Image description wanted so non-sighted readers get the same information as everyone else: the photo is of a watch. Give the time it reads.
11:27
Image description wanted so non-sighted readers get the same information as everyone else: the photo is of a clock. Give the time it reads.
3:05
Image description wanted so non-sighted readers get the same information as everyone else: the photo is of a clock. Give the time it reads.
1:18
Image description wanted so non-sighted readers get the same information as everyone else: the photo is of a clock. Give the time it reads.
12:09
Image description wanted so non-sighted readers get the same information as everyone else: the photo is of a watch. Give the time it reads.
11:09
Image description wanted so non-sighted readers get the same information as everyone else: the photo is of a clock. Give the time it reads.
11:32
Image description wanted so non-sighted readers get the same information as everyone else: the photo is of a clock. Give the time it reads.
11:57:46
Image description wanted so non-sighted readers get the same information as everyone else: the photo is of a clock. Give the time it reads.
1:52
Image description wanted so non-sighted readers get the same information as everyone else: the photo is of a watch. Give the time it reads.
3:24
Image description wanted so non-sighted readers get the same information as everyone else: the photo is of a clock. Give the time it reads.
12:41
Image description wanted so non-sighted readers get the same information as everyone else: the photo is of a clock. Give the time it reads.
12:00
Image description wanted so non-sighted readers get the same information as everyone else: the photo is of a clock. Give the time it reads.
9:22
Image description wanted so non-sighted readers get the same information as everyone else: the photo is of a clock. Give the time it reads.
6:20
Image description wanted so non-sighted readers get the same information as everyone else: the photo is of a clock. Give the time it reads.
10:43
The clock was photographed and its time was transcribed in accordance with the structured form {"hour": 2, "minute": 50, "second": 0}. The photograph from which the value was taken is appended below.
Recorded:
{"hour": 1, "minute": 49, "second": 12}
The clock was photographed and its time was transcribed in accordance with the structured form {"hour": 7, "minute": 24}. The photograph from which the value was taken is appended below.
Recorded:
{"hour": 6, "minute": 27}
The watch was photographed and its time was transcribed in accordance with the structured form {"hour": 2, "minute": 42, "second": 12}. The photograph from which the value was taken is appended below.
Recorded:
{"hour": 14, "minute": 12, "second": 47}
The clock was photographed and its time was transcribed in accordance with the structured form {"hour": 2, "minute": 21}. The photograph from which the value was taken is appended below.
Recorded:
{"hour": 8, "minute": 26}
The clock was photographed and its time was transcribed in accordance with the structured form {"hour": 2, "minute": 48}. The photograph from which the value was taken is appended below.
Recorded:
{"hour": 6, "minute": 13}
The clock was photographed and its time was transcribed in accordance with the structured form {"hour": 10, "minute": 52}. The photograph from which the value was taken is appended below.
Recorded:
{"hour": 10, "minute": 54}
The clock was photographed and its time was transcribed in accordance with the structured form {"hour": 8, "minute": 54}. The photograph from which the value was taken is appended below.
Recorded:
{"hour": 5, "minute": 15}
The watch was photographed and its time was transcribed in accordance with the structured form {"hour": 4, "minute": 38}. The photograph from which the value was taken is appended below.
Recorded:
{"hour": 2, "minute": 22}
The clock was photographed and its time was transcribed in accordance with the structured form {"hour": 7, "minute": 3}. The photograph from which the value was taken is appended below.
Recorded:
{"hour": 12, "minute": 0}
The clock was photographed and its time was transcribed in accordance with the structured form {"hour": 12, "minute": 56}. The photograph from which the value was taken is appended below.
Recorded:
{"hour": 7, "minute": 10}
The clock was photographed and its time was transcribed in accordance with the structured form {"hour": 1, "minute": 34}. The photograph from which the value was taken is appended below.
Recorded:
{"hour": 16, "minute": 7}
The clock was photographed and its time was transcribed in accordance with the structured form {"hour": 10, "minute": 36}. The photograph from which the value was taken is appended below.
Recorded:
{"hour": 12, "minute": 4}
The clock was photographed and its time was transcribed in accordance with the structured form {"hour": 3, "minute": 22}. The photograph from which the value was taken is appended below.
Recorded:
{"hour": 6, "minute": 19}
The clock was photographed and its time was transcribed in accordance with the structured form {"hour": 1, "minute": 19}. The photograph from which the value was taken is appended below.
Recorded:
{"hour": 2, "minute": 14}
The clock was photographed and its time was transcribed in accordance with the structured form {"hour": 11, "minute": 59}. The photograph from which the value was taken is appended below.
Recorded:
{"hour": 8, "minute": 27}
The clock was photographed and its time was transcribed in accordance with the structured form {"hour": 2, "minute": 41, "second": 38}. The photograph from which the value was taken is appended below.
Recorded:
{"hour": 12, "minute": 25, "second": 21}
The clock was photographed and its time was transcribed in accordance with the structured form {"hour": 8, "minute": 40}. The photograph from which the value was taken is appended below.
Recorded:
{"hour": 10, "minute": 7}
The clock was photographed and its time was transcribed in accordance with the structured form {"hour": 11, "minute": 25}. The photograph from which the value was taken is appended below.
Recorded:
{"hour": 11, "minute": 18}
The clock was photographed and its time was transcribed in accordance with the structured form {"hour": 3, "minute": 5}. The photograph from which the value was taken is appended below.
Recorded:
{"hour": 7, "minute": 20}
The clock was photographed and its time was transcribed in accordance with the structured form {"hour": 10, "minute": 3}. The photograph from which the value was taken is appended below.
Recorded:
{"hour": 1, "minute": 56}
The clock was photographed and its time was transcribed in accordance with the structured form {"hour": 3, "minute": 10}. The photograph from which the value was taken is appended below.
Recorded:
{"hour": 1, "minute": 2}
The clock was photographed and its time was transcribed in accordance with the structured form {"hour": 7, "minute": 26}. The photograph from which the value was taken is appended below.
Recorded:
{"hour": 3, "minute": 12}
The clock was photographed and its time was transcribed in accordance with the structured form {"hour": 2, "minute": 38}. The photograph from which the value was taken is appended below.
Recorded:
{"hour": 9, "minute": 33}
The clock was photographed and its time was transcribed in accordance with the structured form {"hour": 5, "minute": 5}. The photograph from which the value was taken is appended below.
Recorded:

-=-=-

#### TASK TO COMPLETE:
List every line of the material above that contains the word "second".

#### EXPECTED OUTPUT:
The clock was photographed and its time was transcribed in accordance with the structured form {"hour": 2, "minute": 50, "second": 0}. The photograph from which the value was taken is appended below.
{"hour": 1, "minute": 49, "second": 12}
The watch was photographed and its time was transcribed in accordance with the structured form {"hour": 2, "minute": 42, "second": 12}. The photograph from which the value was taken is appended below.
{"hour": 14, "minute": 12, "second": 47}
The clock was photographed and its time was transcribed in accordance with the structured form {"hour": 2, "minute": 41, "second": 38}. The photograph from which the value was taken is appended below.
{"hour": 12, "minute": 25, "second": 21}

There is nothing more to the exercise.